BEGIN DATA RECORDS

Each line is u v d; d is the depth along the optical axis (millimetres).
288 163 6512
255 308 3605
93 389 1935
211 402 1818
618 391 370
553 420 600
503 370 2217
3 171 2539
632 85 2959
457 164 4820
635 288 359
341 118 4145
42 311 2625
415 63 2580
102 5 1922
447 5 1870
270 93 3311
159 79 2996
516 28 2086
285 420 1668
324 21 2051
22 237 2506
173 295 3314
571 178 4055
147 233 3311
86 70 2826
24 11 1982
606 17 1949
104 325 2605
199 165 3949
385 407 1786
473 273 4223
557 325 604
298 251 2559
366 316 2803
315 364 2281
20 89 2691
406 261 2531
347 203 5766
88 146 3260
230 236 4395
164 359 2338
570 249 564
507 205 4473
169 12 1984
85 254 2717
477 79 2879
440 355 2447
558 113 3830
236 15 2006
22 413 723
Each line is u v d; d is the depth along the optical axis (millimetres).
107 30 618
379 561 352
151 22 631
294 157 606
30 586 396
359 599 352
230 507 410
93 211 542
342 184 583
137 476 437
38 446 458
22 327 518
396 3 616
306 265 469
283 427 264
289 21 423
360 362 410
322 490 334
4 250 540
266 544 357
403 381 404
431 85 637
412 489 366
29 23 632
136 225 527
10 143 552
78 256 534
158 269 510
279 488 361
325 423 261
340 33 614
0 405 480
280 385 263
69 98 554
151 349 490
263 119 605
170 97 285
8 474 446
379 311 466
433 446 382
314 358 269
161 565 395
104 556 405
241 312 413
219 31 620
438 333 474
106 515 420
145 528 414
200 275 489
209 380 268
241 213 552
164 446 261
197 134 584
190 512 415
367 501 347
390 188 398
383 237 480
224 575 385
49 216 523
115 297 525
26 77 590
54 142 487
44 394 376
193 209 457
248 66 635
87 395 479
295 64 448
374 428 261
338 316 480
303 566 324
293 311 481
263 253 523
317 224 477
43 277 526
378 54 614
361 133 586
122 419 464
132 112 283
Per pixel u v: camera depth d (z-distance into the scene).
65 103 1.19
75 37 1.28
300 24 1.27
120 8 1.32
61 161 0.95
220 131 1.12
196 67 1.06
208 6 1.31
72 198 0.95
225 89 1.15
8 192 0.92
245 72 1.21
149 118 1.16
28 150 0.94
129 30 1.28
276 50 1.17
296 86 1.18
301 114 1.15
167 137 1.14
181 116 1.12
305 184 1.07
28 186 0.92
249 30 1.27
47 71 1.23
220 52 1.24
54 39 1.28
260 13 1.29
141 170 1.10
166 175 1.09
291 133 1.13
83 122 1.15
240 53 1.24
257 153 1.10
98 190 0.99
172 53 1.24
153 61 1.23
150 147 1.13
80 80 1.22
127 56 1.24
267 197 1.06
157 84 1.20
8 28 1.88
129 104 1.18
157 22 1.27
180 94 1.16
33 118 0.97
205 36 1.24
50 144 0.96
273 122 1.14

END DATA RECORDS

Every line between the one that contains "166 175 1.09" and the last line of the listing, both included, should be retyped exactly, with nothing else added.

166 175 1.09
291 133 1.13
83 122 1.15
240 53 1.24
257 153 1.10
98 190 0.99
172 53 1.24
153 61 1.23
150 147 1.13
80 80 1.22
127 56 1.24
267 197 1.06
157 84 1.20
8 28 1.88
129 104 1.18
157 22 1.27
180 94 1.16
33 118 0.97
205 36 1.24
50 144 0.96
273 122 1.14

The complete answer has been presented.